Copy every item below word for word, leaving out the pictures.

== Dataset extract ==

------------

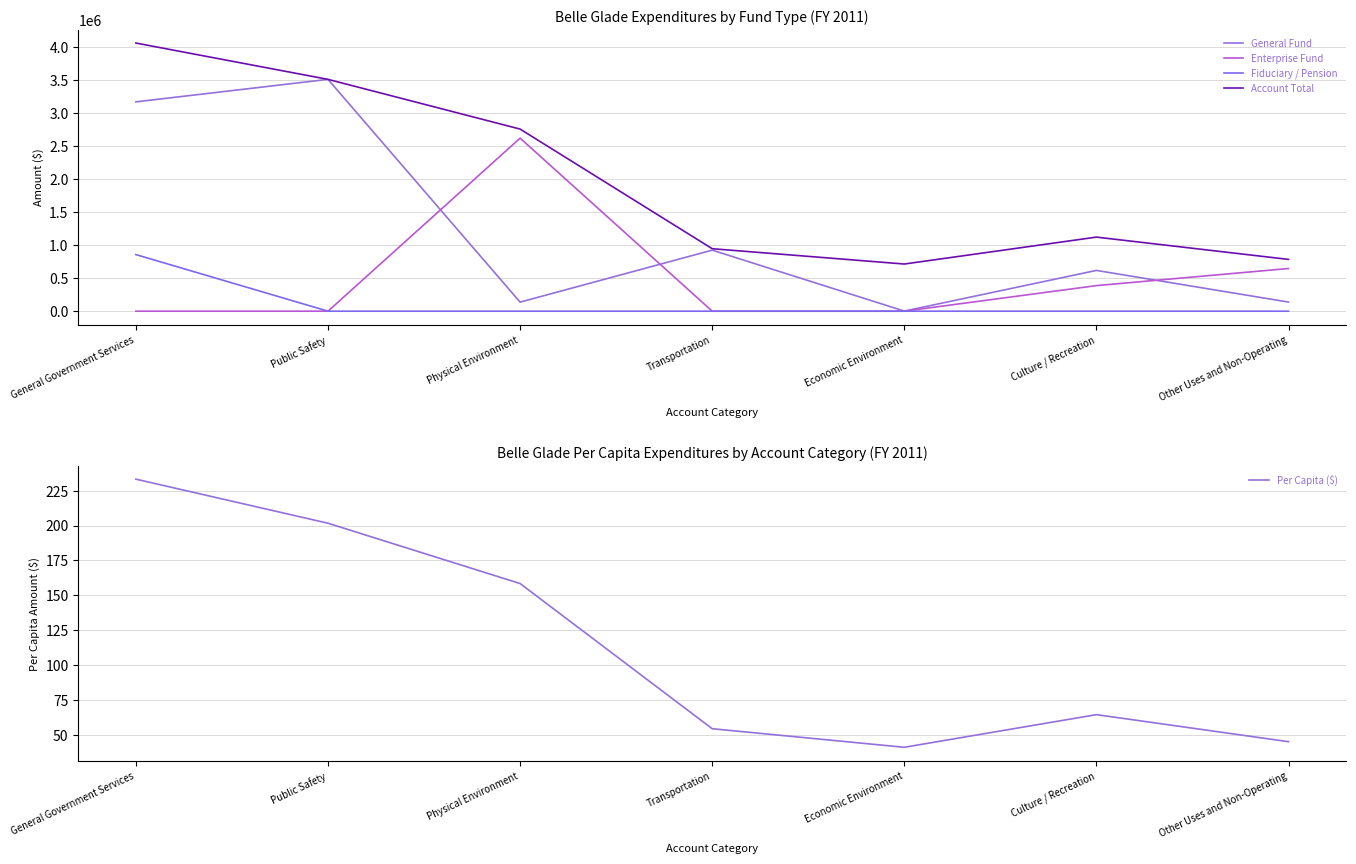

How many data points in Account Total are above 1122829?

3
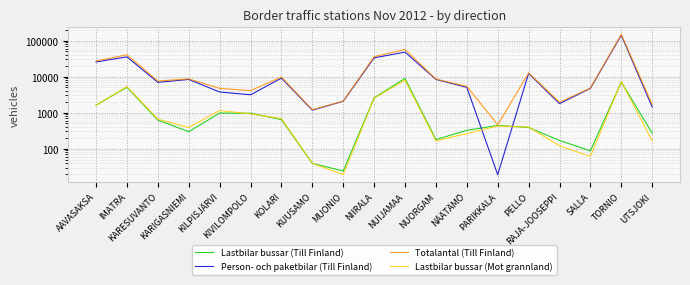

At which category does Lastbilar bussar (Till Finland) reach its first local valley?

KARIGASNIEMI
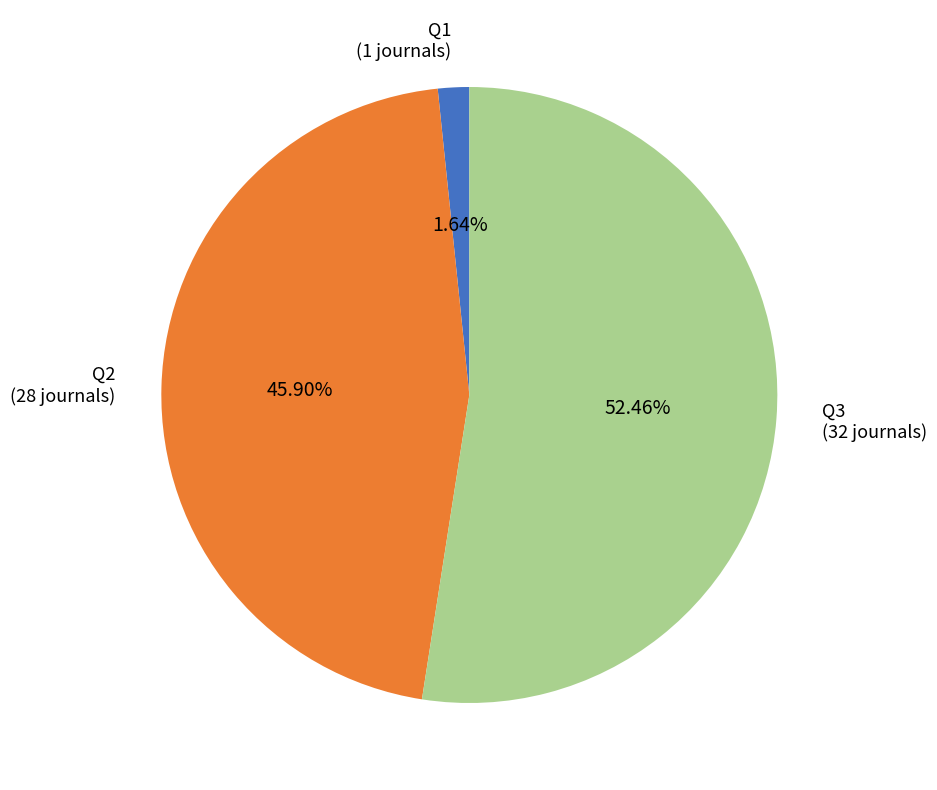

Which has a higher value, Q1 or Q3?

Q3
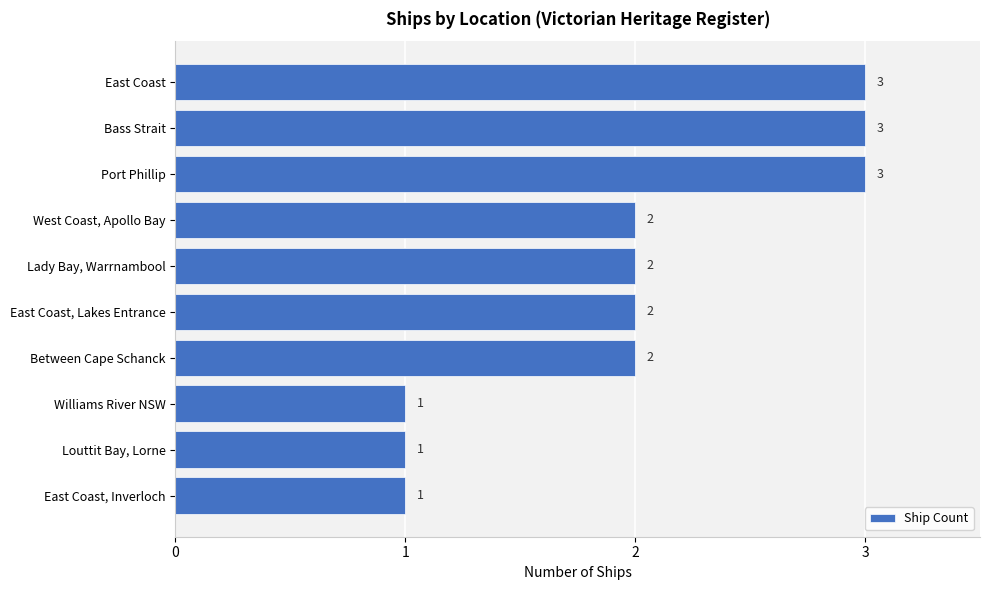

What is the sum of all values?

20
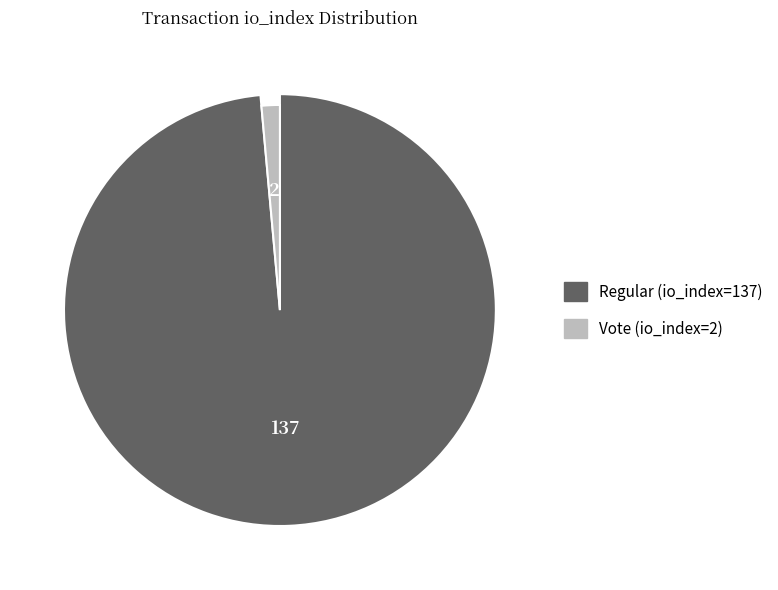

To the nearest percent, what is the difference between the largest and smallest slice percentages?

97%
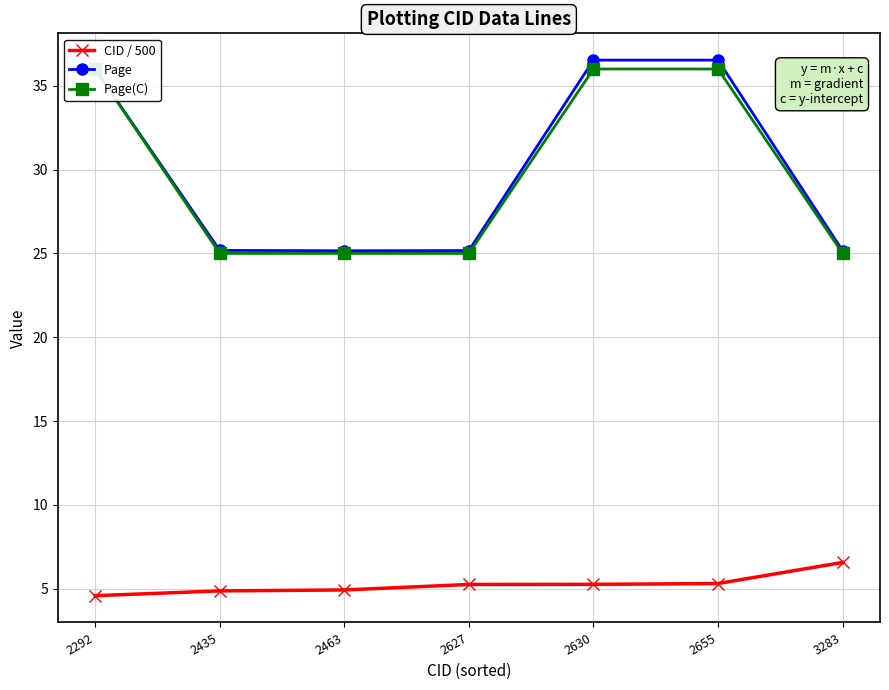

At which category does Page reach its first local valley?

2463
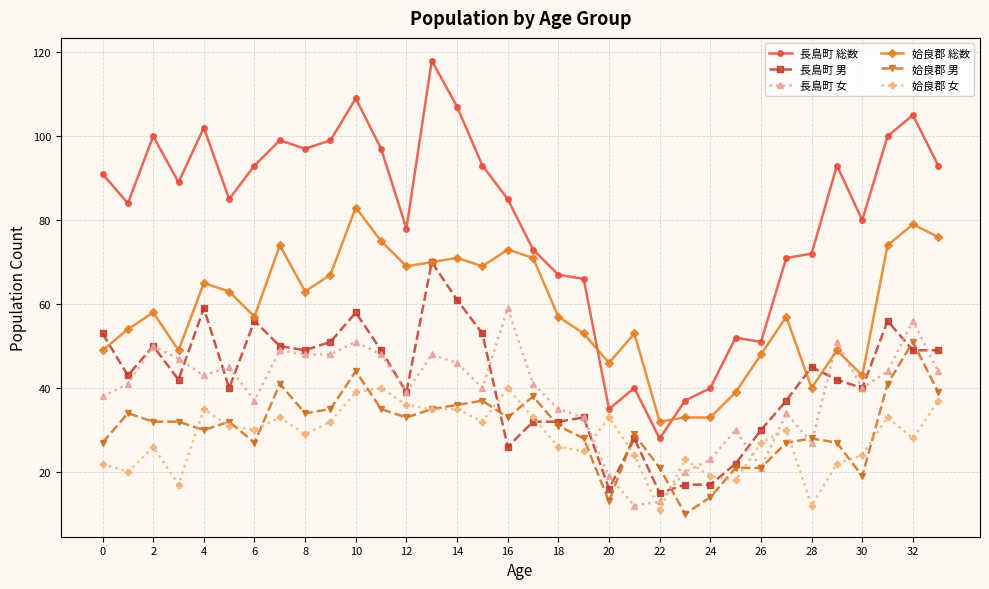

True or false: 長島町 女 and 長島町 総数 cross at least once.

False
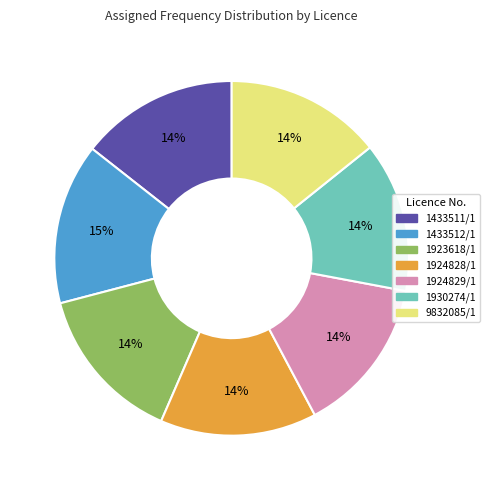

How many slices are in this pie chart?

7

------------

== Expected answer ==
How many data points in Account Total are above 1122829?

3

At which category does Lastbilar bussar (Till Finland) reach its first local valley?

KARIGASNIEMI

Which has a higher value, Q1 or Q3?

Q3

What is the sum of all values?

20

To the nearest percent, what is the difference between the largest and smallest slice percentages?

97%

At which category does Page reach its first local valley?

2463

True or false: 長島町 女 and 長島町 総数 cross at least once.

False

How many slices are in this pie chart?

7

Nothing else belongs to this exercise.